They've been at 62 in the fridge for around a week now, last night I went in to do some gravity readings.. and here are the results + crisis

The Good -
Cream Ale No Chill 5g American Ale Yeast - Delicious ! 1.012
Clean Your Room Brown, American Ale Yeast - Tastes dark + light mouthfeel - 1.016

The Bad
FFIPA 5g American Ale Yeast - Sweet and Hoppy - 1.042 !!! This one was 1.050 a week ago, and it's coming down REALLY slowly !!

Cream Ale, Chilled, 5g, American Ale - 1.012
This one is shooting cloudy pink crap out of the airlock and smells, tastes, looks HORRIBLE.. Nothing at all like the other 5 gallons out of the same batch.. This is the first beer out of about 15 batches that I am thinking about tossing.. The first I've chilled with a borrowed chiller that must not have been sanitized properly ?? No telling but this one is going out ..


The Questions
Should I pitch more yeast onto the FFIPA, in an attempt to get it to "go faster" ? (It's been 10 days and I'm dying to use my new stirplate, and I have more American Ale yeast.)

Is there any hope for a split 10g batch where one half is drinkable and the other smells and tastes like the devil's taint.. I mean this is bad.. pink "yeast" shooting out of the airlock.. this is a dumper.. no question here..
 
The cream of 3 crops was US05 that I'd washed and built up a starter with.. although thinking back, more of the "good stuff" might have gotten into the no chill one..
All the others were Wyeast 1056 American Ale
 
So all three batches used yeast from the same starter? If that's the case, how did you divide the yeast that went into each batch?
 
barrooze said:
So all three batches used yeast from the same starter? If that's the case, how did you divide the yeast that went into each batch?

Ummm willy nilly and hope for the best.... It's becoming apparent that I'm an ass and I'll dump it :)

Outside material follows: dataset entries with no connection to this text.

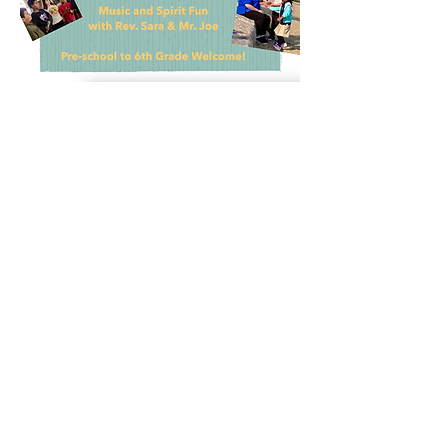
Share this event
The nOURish CENTER.... A Hub for Hope is also
home to these other important programs
for the community.
Get Involved!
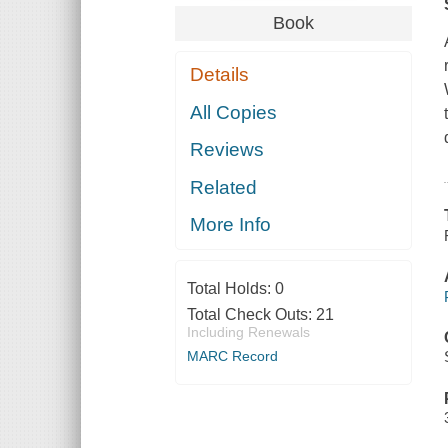
Book
Details
All Copies
Reviews
Related
More Info
Total Holds:
0
Total Check Outs:
21
Including Renewals
MARC Record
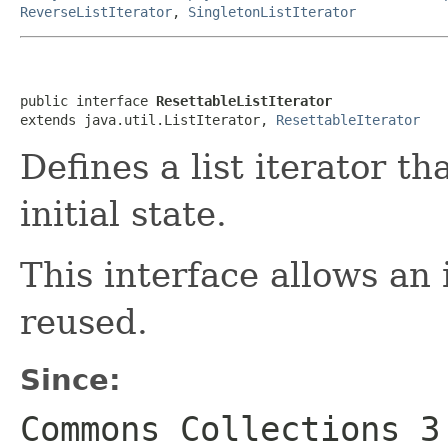
ReverseListIterator
,
SingletonListIterator
public interface 
ResettableListIterator
extends java.util.ListIterator, 
ResettableIterator
Defines a list iterator t
initial state.
This interface allows an 
reused.
Since:
Commons Collections 3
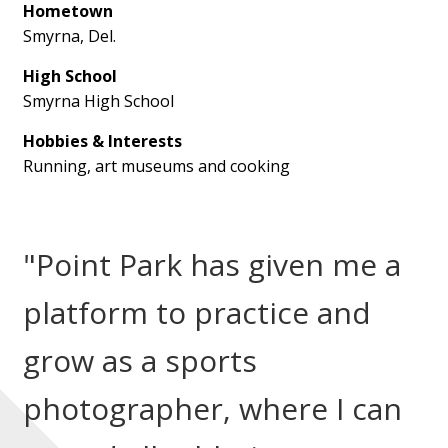
Hometown
Smyrna, Del.
High School
Smyrna High School
Hobbies & Interests
Running, art museums and cooking
"Point Park has given me a
platform to practice and
grow as a sports
photographer, where I can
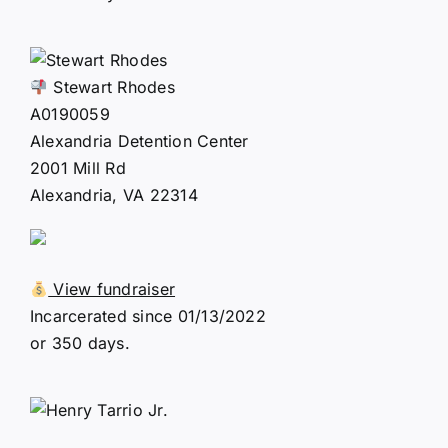
Stewart Rhodes
A0190059
Alexandria Detention Center
2001 Mill Rd
Alexandria, VA 22314
View fundraiser
Incarcerated since 01/13/2022
or 350 days.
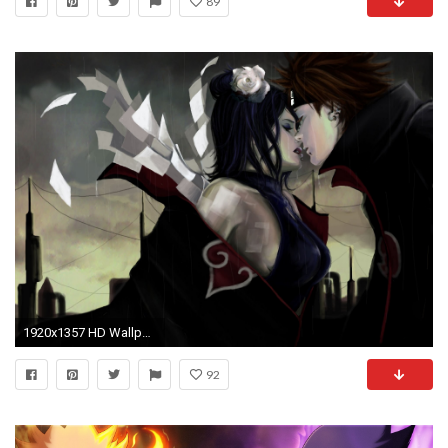
89
1920x1357 HD Wallpaper | Background ID:284944
92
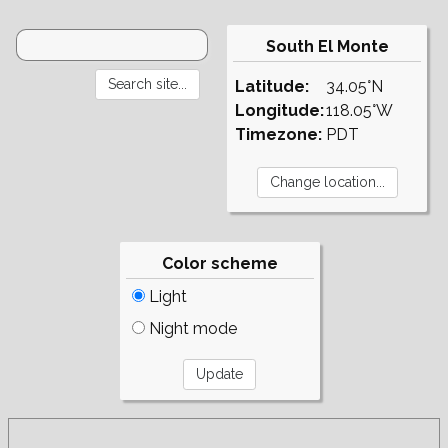
South El Monte
Latitude:
34.05°N
Longitude:
118.05°W
Timezone:
PDT
Color scheme
Light
Night mode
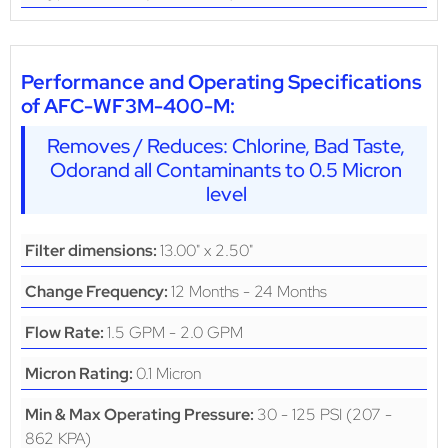
Performance and Operating Specifications
of AFC-WF3M-400-M:
Removes / Reduces: Chlorine, Bad Taste,
Odorand all Contaminants to 0.5 Micron
level
13.00" x 2.50"
Filter dimensions:
12 Months - 24 Months
Change Frequency:
1.5 GPM - 2.0 GPM
Flow Rate:
0.1 Micron
Micron Rating:
30 - 125 PSI (207 -
Min & Max Operating Pressure:
862 KPA)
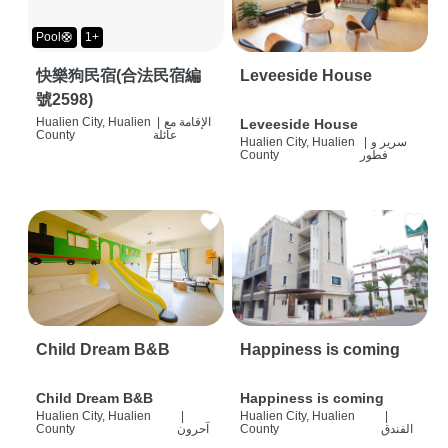
Pool🛟
1+
快樂狗民宿(合法民宿編
Leveeside House
號2598)
Hualien City, Hualien
|
الإقامة مع
Leveeside House
County
عائلة
Hualien City, Hualien
|
سرير و
County
فطور
Child Dream B&B
Happiness is coming
Child Dream B&B
Happiness is coming
Hualien City, Hualien
|
Hualien City, Hualien
|
County
آحرون
County
الفندق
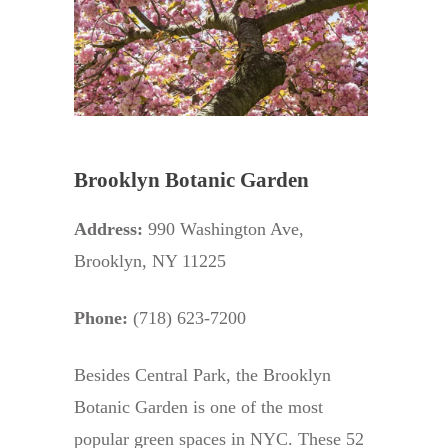
Brooklyn Botanic Garden
Address:
990 Washington Ave,
Brooklyn, NY 11225
Phone:
(718) 623-7200
Besides Central Park, the Brooklyn
Botanic Garden is one of the most
popular green spaces in NYC. These 52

I went ahead and poured a dry us05 pack onto the FFIPA :)
 
Also try to warm that batch up a little. The fact you may have really underpitched your yeast at temps that are fairly low could definitely get a slow start and cause under attenuation. Make sure you rehydrate the us-05 you add back in. Also, since you had three batches in the fridge at once, the ffipa may have been in front of the cool air outlet, causing the temp of that batch much cooler than then rest. Have you done three at once in your fridge before?
 
No... That's a great point, never thought about temp fluctuations in the fridge ... Thanks!